** EXCERPT follows **

It’s the little things, really. The little things that can get under a sick Mom’s skin. Like knowing even though all the babies will be loved and taken care of, they probably aren’t going to get a balanced meal complete with veggies while you’re down and out, drooling in a fevered sweat on your pillow. In fact, it’s much more likely that they will have delivered pizza. Two nights in a row. Not that there’s anything wrong with that. I’m grateful to stay in bed. But as I lie up there, it crosses my mind. Maybe it shouldn’t. But it does. And although the Colonel’s got loving on the kids all down and all that, he is not exactly practiced in doing that and keeping the rest of the house running, um, smoothly. And really. I don’t fault him. It’s taken my a decade to figure out how to take care of and feed and tend to and teach 3 children, and keep the laundry running, and the kitchen clean, and the towels cycled, and the toilet paper stocked. And look good while I’m doing it, to boot. But aaahhh, see? This is where my Mom comes in.

So. When the battle is raging all around, and I fall on the field of duty, in a weird sort of way, it’s like Aslan appearing. We will not be defeated. Peace will reign. OK. Maybe that’s a little over the top. But I can tell you this. It is good to see my Mommy come in the door when I can’t lift my head off the pillow. I don’t know how she does it, but I’m damn glad she does.

** End of EXCERPT **
** SOURCE DATA follows **

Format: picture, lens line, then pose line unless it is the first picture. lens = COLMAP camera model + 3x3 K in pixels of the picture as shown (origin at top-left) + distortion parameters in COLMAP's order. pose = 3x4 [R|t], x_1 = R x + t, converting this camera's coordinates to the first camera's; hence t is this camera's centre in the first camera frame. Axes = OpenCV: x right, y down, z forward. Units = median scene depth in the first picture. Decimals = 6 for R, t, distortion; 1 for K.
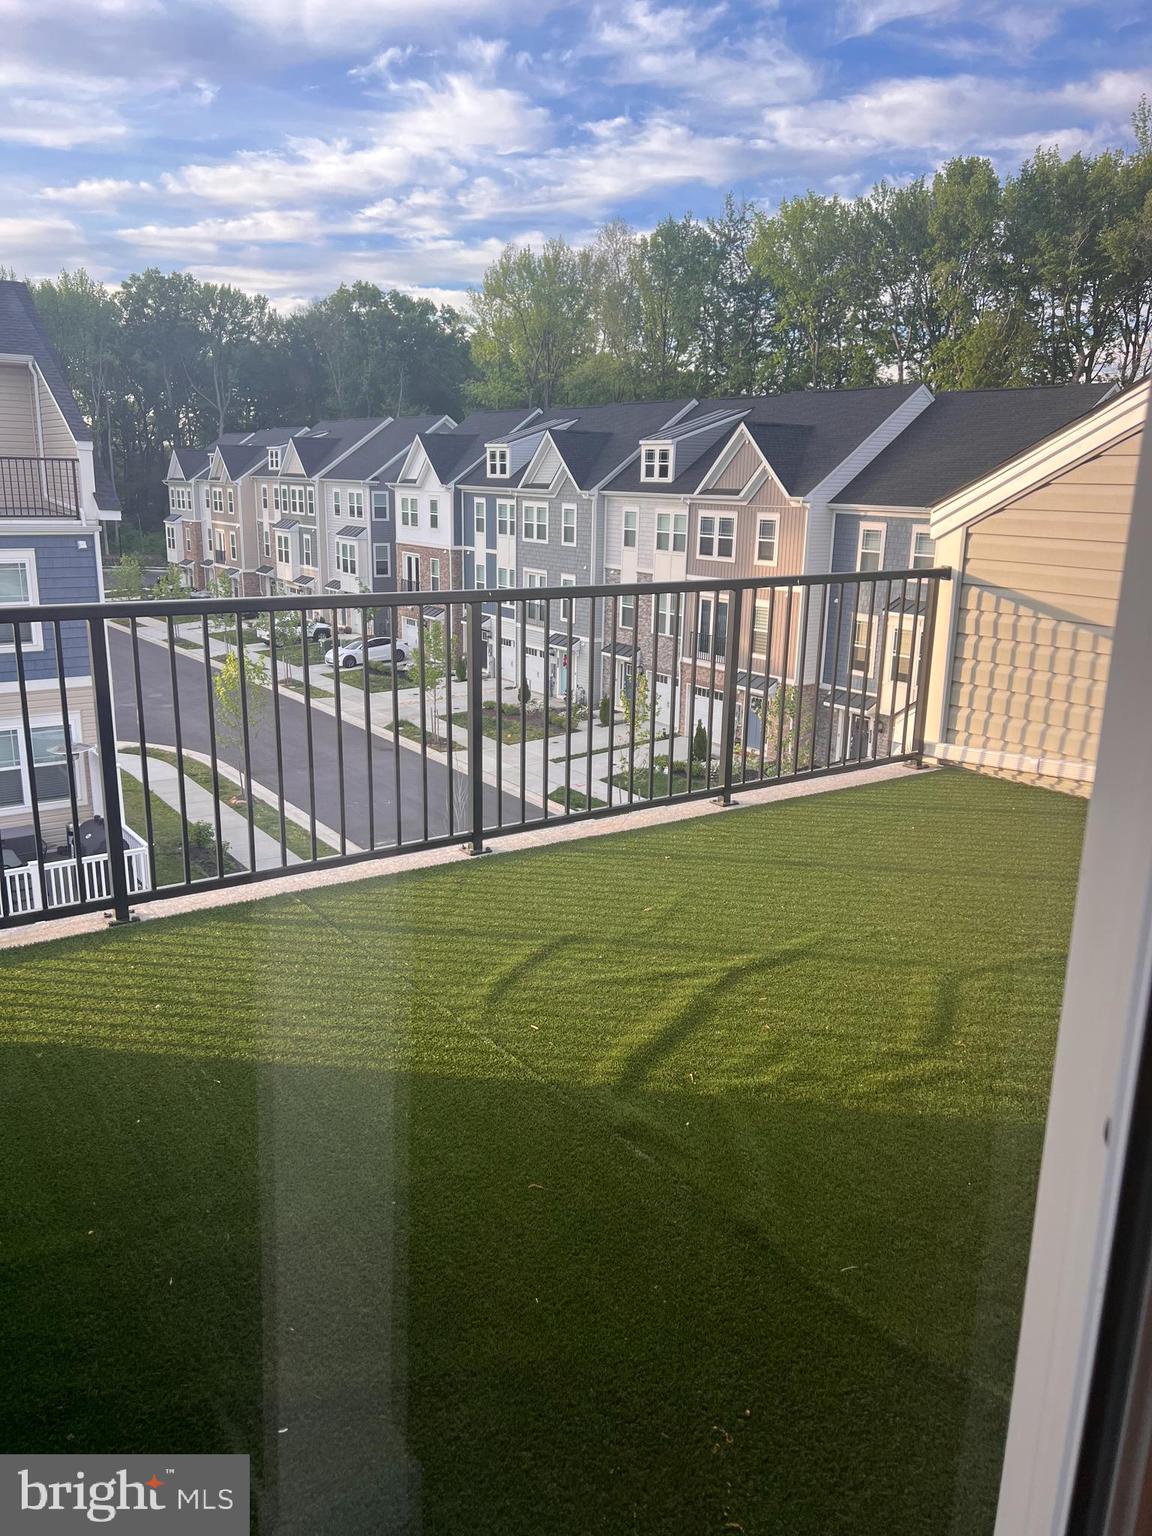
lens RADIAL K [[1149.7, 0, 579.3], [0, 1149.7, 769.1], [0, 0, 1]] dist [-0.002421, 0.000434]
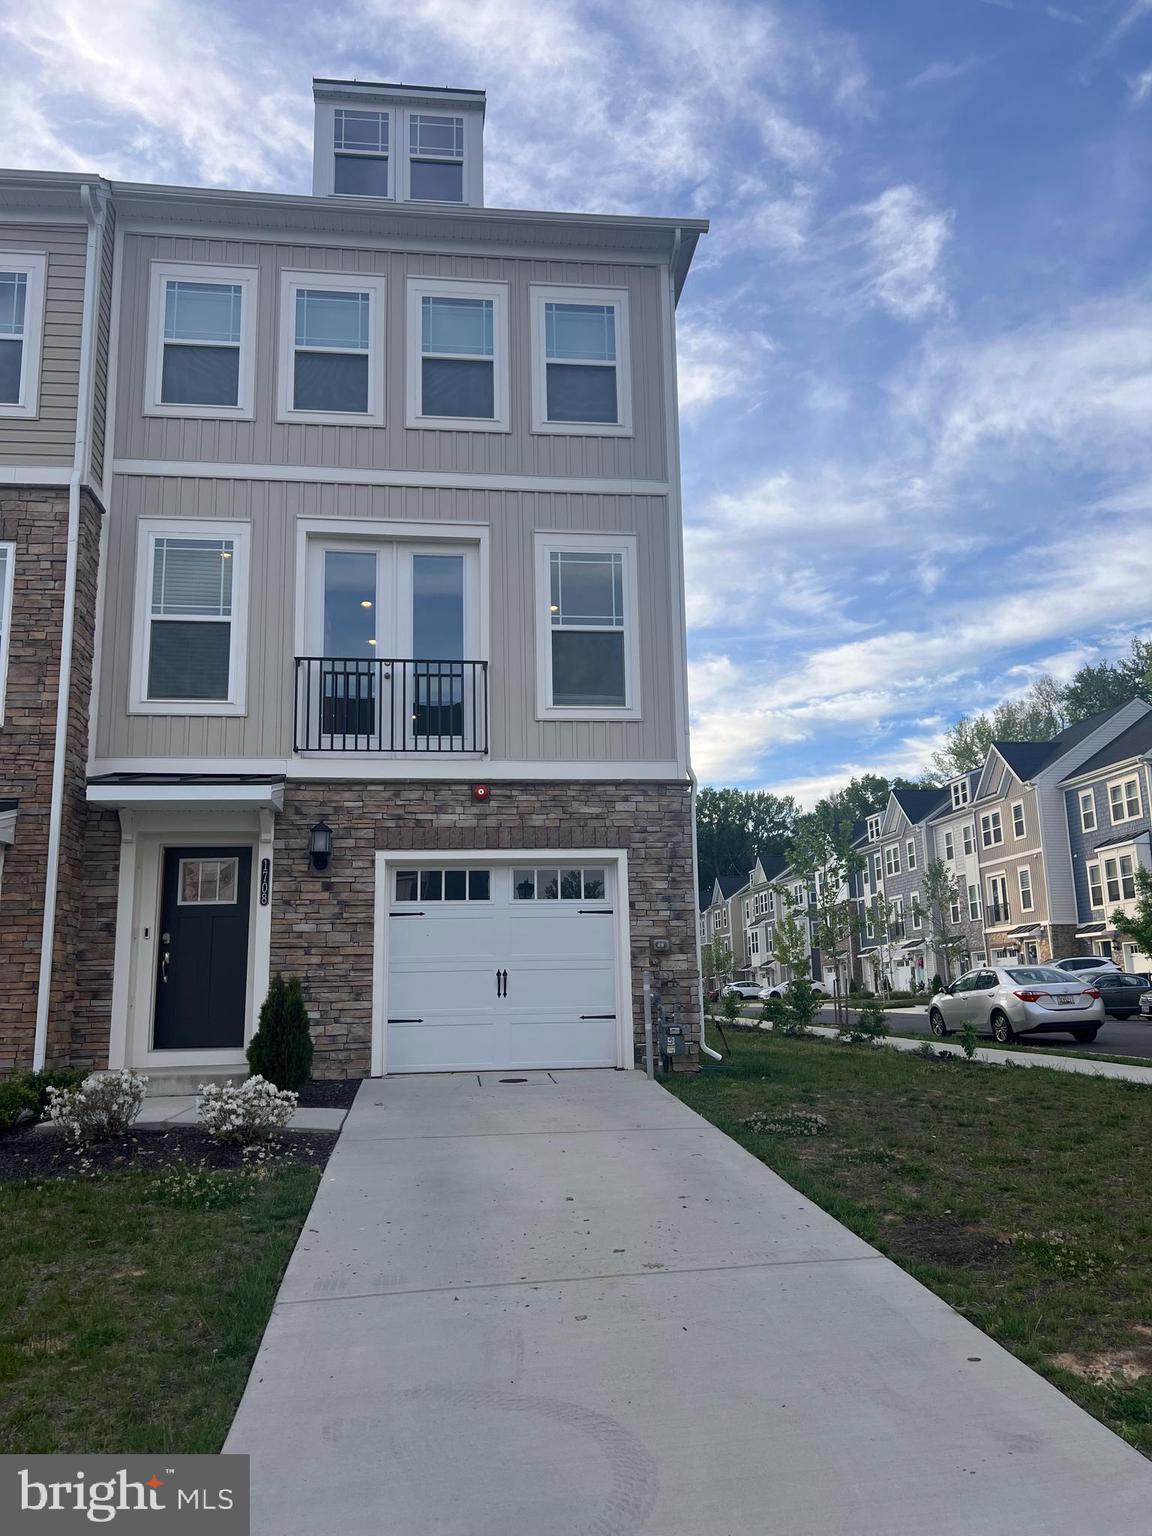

** End of SOURCE DATA **

■ AIM OF THE TASK ■
Reproduce the passage about a sick mom word for word, from "So. When the" up to and including "glad she does.".

■ WRITTEN SOLUTION ■
So. When the battle is raging all around, and I fall on the field of duty, in a weird sort of way, it’s like Aslan appearing. We will not be defeated. Peace will reign. OK. Maybe that’s a little over the top. But I can tell you this. It is good to see my Mommy come in the door when I can’t lift my head off the pillow. I don’t know how she does it, but I’m damn glad she does.